Clelia Nanetti nacque il 9 gennaio 1872 a Pontelagolungo in provincia di Rovigo e diocesi di Adria-Rovigo. Dall’adolescenza si sentì attratta dalla vita consacrata, ma solo a vent’anni appena compiuti entrò tra le Francescane Missionarie di Maria, indirizzata da suo fratello padre Barnaba, francescano. Il 10 aprile 1892 vestì l’abito religioso e prese il nome di suor Maria Chiara. Lo stesso giorno in cui emise i voti perpetui, il 13 novembre 1898, madre Maria della Passione, fondatrice e superiora generale (beatificata nel 2002) le comunicò che avrebbe fatto parte del gruppo di sette suore, che, con la guida di madre Maria Ermellina di Gesù, sarebbero partite per la missione dello Shanxi, in Cina. Per un anno e due mesi prestò servizio come lavandaia e cuoca per i frati della missione e per l’orfanotrofio femminile gestito dalle suore. Il 5 luglio 1900, durante la rivolta dei “Boxers”, contrari agli occidentali e alla religione cristiana, le sette suore furono imprigionate insieme ad altri cristiani, sia cattolici (religiosi e laici) sia protestanti, seppure in due zone diverse della stessa prigione. Il 9 luglio furono condotte nel cortile del palazzo del viceré dello Shanxi: lì assistettero alla decapitazione dei loro compagni e furono le ultime a piegare il collo sotto le lame dei loro carnefici. Suor Maria Chiara aveva ventott’anni. Lei e le altre suore, insieme ai loro compagni di martirio, sono state beatificate il 24 novembre 1946 da papa Pio XII e canonizzate da san Giovanni Paolo II il 1° ottobre 2000.

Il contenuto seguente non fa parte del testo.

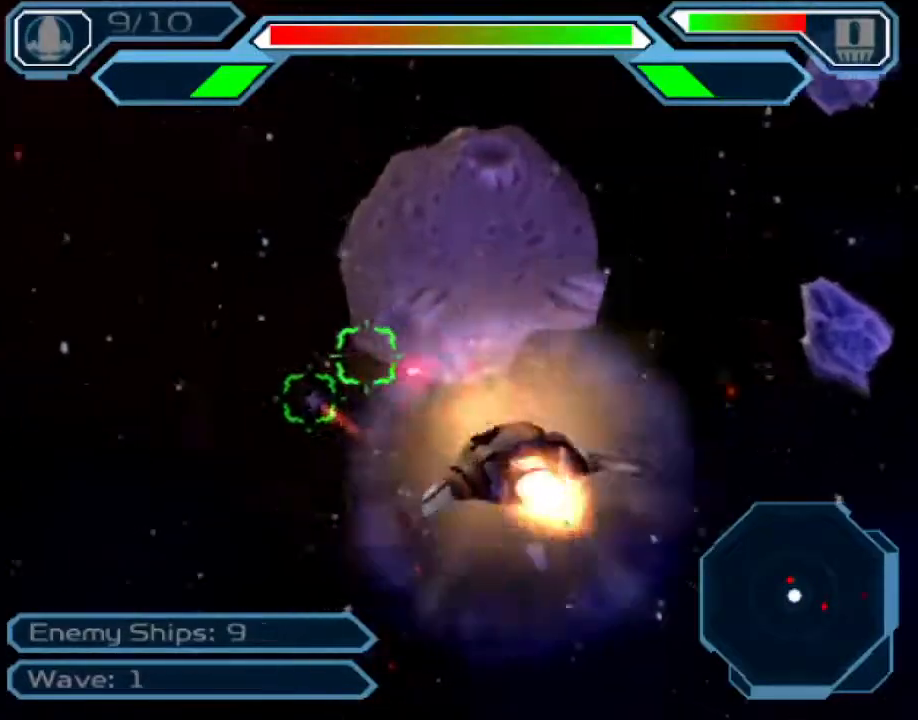
{"dt_ms": 500, "buttons": ["CROSS"], "left_stick": "down-left", "right_stick": "center", "events": [[100, "left_stick", "down"], [267, "left_stick", "down-left"]]}
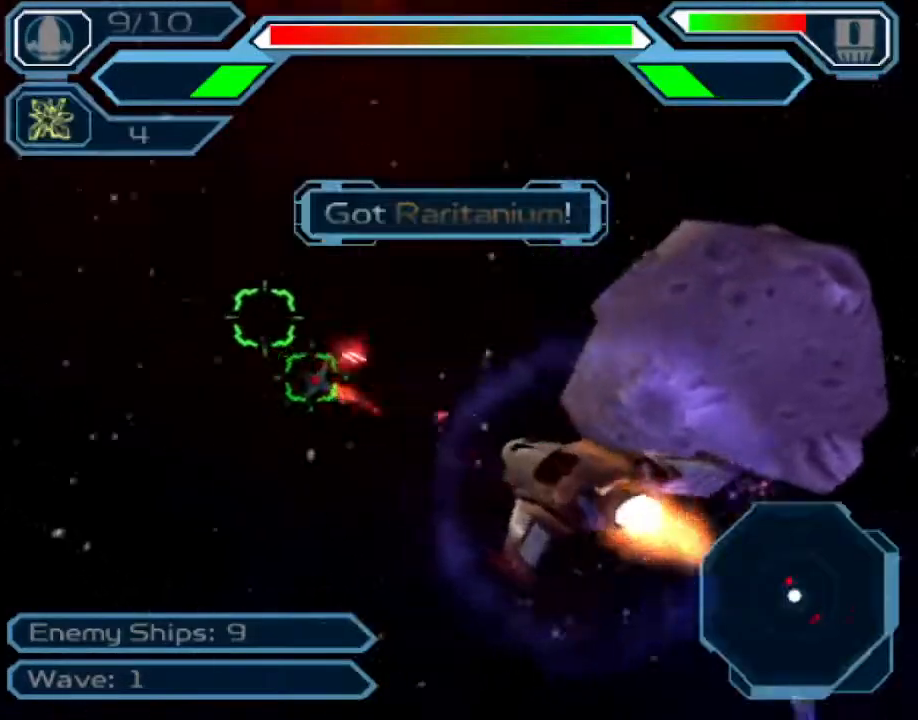
{"dt_ms": 500, "buttons": ["CROSS"], "left_stick": "right", "right_stick": "center", "events": [[83, "left_stick", "center"], [150, "left_stick", "right"]]}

Martirologio Romano: Nella città di Taiyuan nella provincia dello Shanxi sempre in Cina, passione dei santi Gregorio Grassi e Francesco Fogolla, vescovi dell’Ordine dei Frati Minori, e ventiquattro compagni, martiri, che durante la persecuzione dei seguaci della setta dei Boxer furono uccisi in odio al nome di Cristo.


I primi anni
Clelia Nanetti nacque il 9 gennaio 1872 a Pontelagolungo in provincia di Rovigo e diocesi di Adria-Rovigo, sulla riva del fiume Po, in una casa denominata “il Palazzone”. I suoi genitori, Narciso Nanetti e Pellegrina Rossi, erano modesti proprietari terrieri. Prima di lei erano nati altri due fratelli.
La vicinanza della parrocchia di Santa Maria Maddalena favorì le sue pratiche religiose. La sua devozione, unitamente ad una viva intelligenza, le permise di ricevere la Prima Comunione e la Cresima già a sei anni, cosa eccezionale per l’epoca.

Vocazione religiosa
Clelia provava disgusto profondo per la vanità e per le cose del mondo; e già verso i dodici anni sentiva l’attrazione per la vita consacrata. Suo fratello Barnaba, francescano, le consigliava di farsi suora, ma lei fu indecisa per vari anni: escludeva infatti le suore di clausura e quelle ospedaliere.
Dopo un incontro con le suore Stimmatine a Ferrara, accettò il consiglio del fratello, che aveva parlato della sua vocazione al Ministro Generale dei Frati Minori. Così Clelia si trasferì a Roma il 24 gennaio 1892. Alla stazione l’accolsero due suore Francescane Missionarie di Maria, che la condussero nella Casa generalizia.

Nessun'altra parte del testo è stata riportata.